[Records for processing]

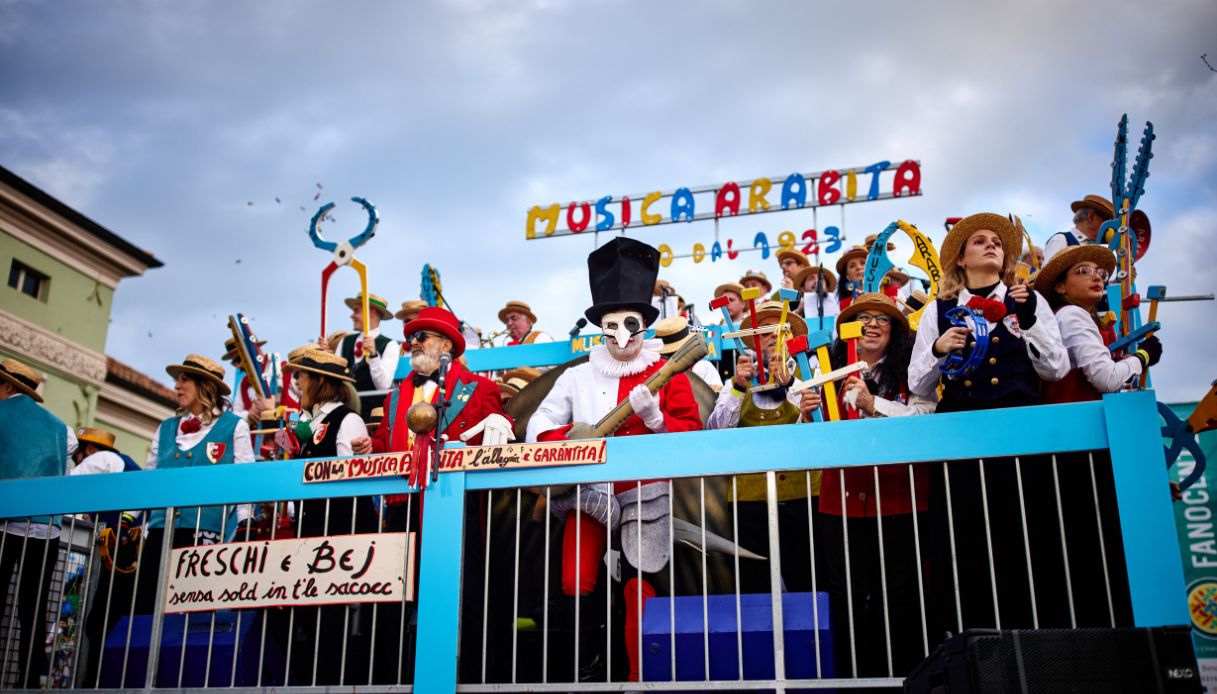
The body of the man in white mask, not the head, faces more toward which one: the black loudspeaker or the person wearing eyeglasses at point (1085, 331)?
the black loudspeaker

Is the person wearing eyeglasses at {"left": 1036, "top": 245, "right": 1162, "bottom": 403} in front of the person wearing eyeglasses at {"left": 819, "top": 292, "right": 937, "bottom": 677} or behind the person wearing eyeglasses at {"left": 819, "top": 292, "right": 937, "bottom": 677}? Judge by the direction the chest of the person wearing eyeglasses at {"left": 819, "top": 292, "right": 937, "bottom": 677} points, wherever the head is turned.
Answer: behind

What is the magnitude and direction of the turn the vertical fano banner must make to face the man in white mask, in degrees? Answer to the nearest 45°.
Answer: approximately 45° to its right

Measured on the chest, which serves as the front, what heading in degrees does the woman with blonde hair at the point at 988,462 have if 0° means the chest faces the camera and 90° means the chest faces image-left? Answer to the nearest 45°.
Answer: approximately 0°

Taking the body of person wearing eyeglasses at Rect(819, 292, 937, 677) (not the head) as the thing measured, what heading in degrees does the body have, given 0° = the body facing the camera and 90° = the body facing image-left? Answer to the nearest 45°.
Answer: approximately 45°

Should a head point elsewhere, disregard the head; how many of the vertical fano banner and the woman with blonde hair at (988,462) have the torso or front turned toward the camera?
2

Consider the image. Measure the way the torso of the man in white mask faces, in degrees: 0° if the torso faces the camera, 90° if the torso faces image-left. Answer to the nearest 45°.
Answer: approximately 0°

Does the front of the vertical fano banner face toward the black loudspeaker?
yes

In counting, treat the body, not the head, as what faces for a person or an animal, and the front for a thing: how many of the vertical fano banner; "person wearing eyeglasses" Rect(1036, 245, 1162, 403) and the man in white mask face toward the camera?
2
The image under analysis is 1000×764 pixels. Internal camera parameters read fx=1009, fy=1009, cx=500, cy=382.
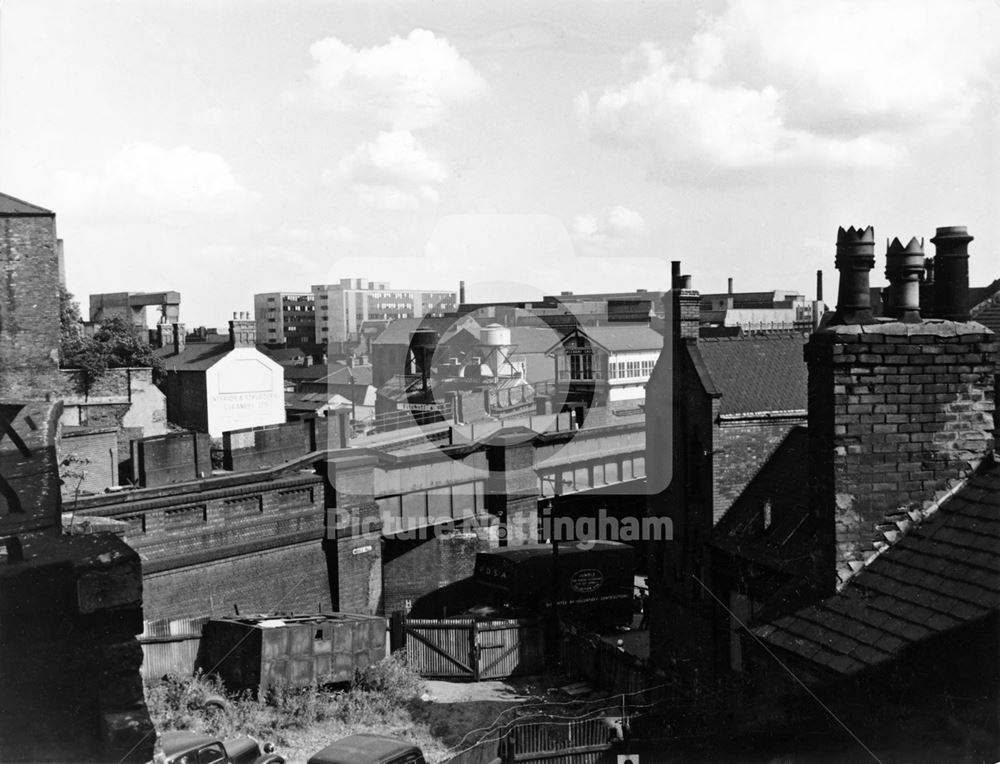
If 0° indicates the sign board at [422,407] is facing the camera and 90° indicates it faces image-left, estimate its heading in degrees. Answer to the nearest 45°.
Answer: approximately 0°

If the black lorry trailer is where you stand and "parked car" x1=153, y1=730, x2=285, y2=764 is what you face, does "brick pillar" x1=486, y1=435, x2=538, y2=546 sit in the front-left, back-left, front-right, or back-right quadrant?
back-right

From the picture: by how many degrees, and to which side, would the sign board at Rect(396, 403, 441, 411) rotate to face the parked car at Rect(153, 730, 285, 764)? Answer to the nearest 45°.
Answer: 0° — it already faces it

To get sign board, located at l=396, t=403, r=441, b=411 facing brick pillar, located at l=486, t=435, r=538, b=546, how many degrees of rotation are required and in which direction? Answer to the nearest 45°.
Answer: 0° — it already faces it

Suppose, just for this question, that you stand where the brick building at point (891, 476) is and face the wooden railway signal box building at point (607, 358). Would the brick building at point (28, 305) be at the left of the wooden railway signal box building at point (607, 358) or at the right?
left

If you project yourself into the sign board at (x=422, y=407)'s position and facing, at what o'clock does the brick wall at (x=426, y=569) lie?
The brick wall is roughly at 12 o'clock from the sign board.

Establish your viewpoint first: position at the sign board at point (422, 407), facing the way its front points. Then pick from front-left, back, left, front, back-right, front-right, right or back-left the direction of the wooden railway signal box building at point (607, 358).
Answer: back-left

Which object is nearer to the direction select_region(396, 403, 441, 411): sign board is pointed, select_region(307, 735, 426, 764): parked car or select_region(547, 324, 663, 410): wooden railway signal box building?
the parked car

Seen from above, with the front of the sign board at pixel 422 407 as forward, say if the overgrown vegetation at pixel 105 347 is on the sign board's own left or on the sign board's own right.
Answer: on the sign board's own right

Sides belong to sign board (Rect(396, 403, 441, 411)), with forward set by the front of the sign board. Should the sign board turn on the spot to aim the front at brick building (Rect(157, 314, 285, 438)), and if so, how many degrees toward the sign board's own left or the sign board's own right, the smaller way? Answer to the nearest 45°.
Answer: approximately 135° to the sign board's own right

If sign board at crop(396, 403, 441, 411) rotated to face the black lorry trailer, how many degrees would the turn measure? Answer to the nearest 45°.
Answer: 0° — it already faces it

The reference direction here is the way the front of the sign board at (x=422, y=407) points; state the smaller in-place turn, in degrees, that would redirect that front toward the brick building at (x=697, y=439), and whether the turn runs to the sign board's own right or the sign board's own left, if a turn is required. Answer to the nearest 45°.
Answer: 0° — it already faces it
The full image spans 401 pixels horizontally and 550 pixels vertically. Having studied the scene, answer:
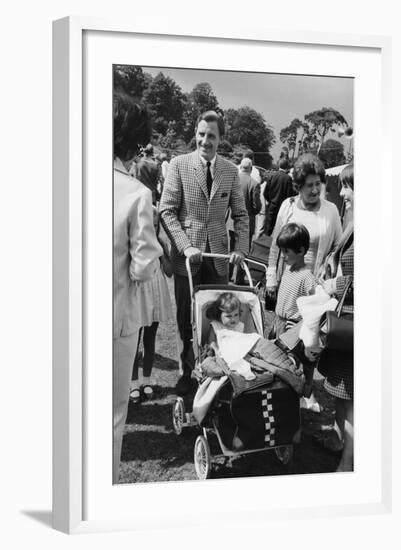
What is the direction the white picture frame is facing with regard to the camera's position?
facing the viewer and to the right of the viewer
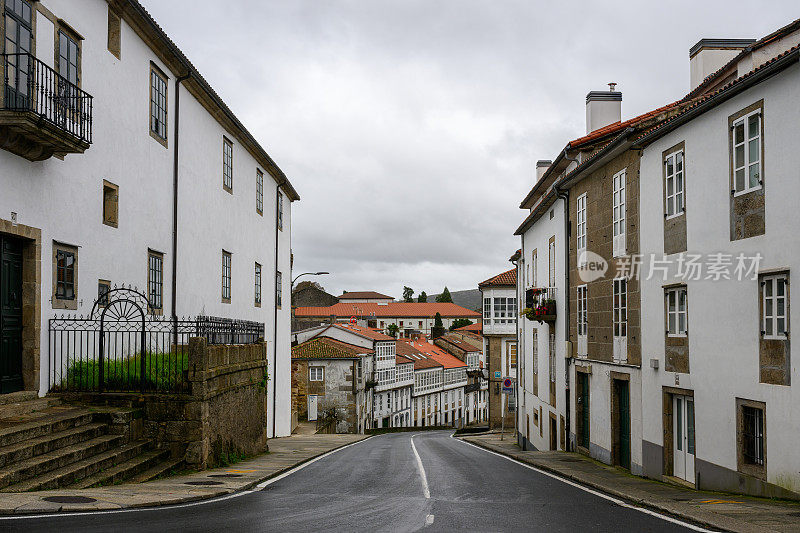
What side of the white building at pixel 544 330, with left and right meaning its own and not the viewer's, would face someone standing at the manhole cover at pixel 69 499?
left

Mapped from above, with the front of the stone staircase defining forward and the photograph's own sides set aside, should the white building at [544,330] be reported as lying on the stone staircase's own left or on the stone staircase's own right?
on the stone staircase's own left

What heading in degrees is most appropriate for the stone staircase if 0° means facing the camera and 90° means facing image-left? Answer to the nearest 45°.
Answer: approximately 315°

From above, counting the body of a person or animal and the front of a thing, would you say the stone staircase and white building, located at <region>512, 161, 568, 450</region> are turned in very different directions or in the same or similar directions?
very different directions

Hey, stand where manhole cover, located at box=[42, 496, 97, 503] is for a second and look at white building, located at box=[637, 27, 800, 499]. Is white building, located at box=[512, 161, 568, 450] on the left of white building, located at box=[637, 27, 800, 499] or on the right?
left

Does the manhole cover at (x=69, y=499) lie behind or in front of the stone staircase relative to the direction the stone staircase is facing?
in front

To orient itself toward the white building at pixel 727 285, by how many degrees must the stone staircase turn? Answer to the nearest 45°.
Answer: approximately 45° to its left

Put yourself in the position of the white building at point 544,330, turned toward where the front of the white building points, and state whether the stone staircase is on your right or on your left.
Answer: on your left

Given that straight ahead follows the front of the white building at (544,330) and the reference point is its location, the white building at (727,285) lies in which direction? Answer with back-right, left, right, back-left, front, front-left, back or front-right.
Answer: left

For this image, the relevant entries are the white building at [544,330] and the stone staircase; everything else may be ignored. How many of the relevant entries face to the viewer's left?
1

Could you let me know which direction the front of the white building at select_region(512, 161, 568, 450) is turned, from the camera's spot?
facing to the left of the viewer
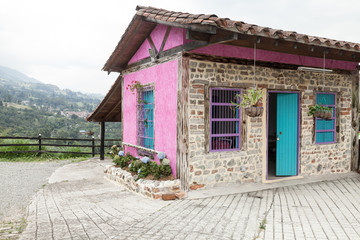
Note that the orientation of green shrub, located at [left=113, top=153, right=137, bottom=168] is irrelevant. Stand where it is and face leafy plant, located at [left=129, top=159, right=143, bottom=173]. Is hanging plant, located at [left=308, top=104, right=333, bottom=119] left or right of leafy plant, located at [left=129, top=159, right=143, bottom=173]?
left

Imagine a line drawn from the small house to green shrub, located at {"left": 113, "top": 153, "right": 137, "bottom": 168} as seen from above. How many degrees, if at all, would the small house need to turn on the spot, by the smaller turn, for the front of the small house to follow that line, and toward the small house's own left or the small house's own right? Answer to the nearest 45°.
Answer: approximately 135° to the small house's own right
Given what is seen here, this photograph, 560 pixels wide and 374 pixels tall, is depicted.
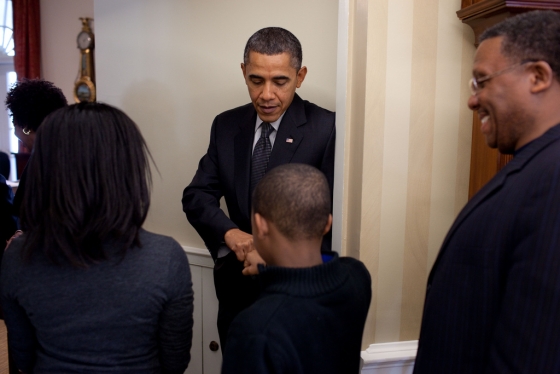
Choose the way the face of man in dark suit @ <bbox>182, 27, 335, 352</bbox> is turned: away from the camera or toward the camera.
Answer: toward the camera

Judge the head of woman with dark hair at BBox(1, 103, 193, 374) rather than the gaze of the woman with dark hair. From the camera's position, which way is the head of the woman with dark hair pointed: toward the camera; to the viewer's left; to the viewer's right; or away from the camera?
away from the camera

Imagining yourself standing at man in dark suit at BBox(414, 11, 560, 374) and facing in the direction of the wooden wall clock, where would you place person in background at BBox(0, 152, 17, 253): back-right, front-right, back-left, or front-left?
front-left

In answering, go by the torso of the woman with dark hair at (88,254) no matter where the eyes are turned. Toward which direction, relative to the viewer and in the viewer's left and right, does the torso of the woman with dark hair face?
facing away from the viewer

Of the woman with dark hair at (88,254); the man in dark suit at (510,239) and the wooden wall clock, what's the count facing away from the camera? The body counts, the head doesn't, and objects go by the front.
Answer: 1

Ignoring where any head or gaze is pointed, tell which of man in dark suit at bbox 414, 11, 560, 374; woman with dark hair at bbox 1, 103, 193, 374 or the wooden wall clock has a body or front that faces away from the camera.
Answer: the woman with dark hair

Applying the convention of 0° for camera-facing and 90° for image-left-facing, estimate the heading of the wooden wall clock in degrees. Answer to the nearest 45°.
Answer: approximately 45°

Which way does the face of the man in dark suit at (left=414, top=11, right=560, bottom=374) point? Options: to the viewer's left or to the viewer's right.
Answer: to the viewer's left

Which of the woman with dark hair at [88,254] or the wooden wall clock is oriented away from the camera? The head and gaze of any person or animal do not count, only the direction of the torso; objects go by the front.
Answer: the woman with dark hair

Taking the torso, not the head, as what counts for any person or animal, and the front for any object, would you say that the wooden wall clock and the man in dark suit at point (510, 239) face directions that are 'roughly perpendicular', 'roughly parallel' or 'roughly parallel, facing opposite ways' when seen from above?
roughly perpendicular

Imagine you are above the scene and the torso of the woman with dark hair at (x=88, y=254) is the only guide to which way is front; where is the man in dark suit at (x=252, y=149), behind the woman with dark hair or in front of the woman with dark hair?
in front

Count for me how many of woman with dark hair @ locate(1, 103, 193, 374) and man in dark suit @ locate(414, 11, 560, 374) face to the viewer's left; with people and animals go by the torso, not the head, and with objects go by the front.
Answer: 1

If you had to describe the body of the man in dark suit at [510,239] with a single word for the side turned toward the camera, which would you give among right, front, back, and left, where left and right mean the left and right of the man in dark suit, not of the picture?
left
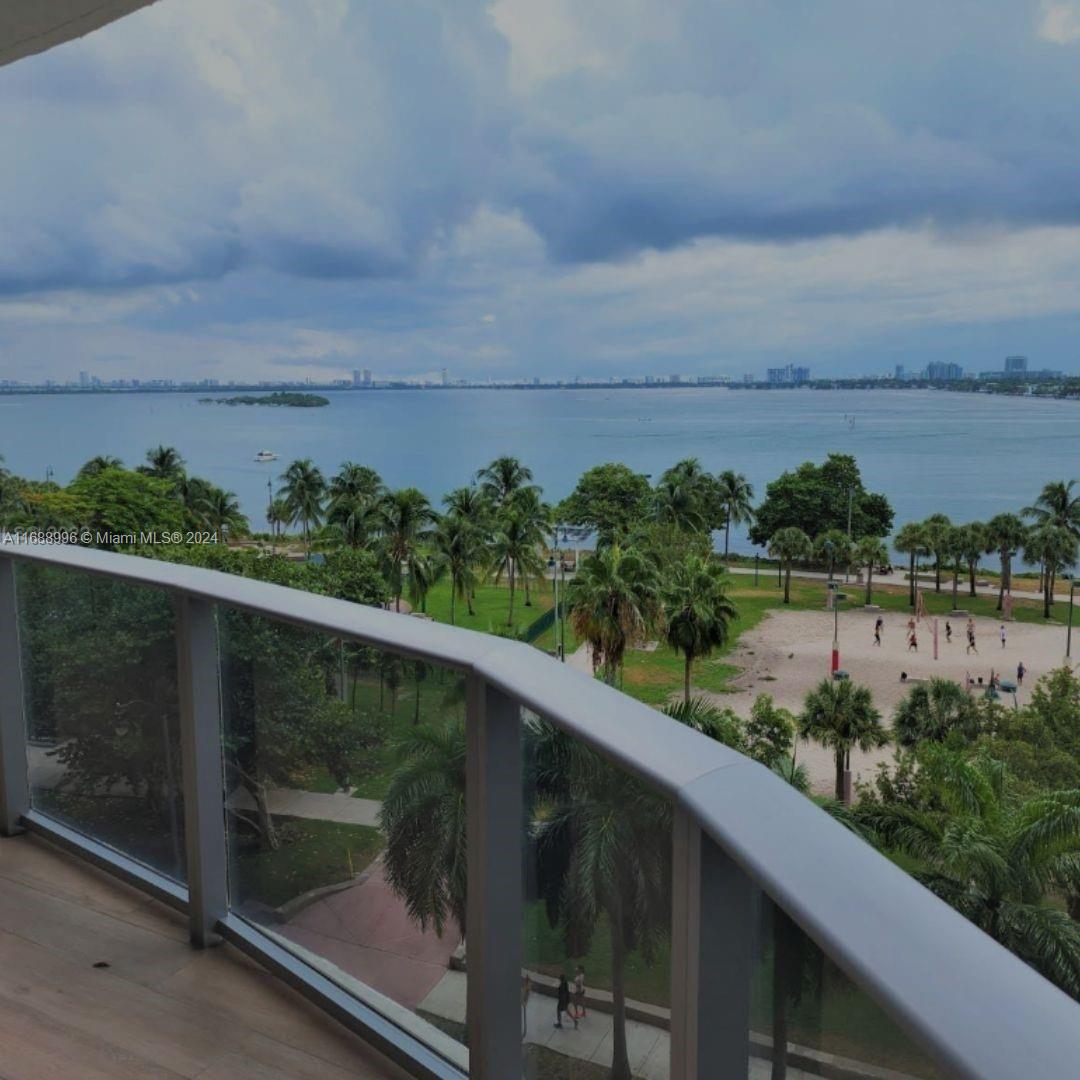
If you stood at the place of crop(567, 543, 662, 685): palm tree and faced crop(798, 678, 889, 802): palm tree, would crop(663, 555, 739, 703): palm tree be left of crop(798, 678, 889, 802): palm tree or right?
left
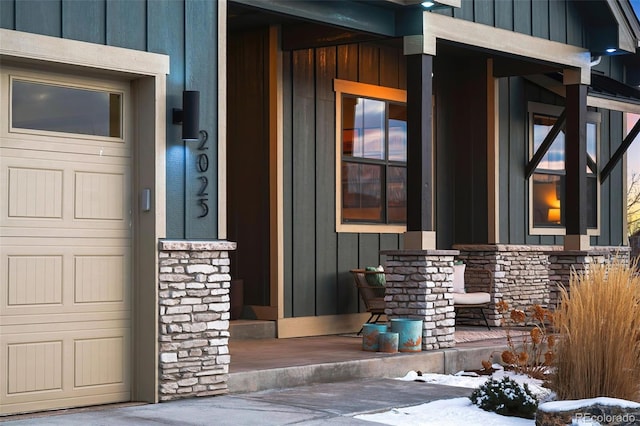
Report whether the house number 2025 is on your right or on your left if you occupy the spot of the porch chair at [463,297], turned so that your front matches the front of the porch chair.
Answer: on your right

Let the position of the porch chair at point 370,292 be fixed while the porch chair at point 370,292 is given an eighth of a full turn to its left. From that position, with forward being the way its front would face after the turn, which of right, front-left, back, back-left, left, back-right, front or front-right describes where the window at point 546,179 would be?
front

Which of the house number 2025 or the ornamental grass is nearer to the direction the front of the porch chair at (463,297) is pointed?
the ornamental grass

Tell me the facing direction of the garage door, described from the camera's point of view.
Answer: facing the viewer and to the right of the viewer

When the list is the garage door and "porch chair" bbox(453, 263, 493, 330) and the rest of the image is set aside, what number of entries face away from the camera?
0

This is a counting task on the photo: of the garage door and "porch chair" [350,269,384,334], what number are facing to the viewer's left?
0

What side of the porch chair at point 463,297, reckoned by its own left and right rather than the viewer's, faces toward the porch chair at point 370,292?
right

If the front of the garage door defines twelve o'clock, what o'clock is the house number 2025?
The house number 2025 is roughly at 10 o'clock from the garage door.

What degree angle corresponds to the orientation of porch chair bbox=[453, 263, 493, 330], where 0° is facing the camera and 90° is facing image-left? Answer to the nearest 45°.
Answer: approximately 315°

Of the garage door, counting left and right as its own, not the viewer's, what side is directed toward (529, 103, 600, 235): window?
left
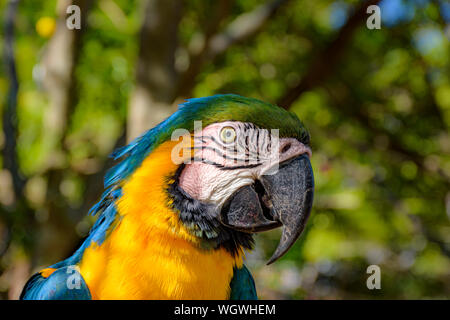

[/Records for processing]

[Action item]: How many lines of the material above contain the word "means"? Reply with the number alone.

[Reply]: 2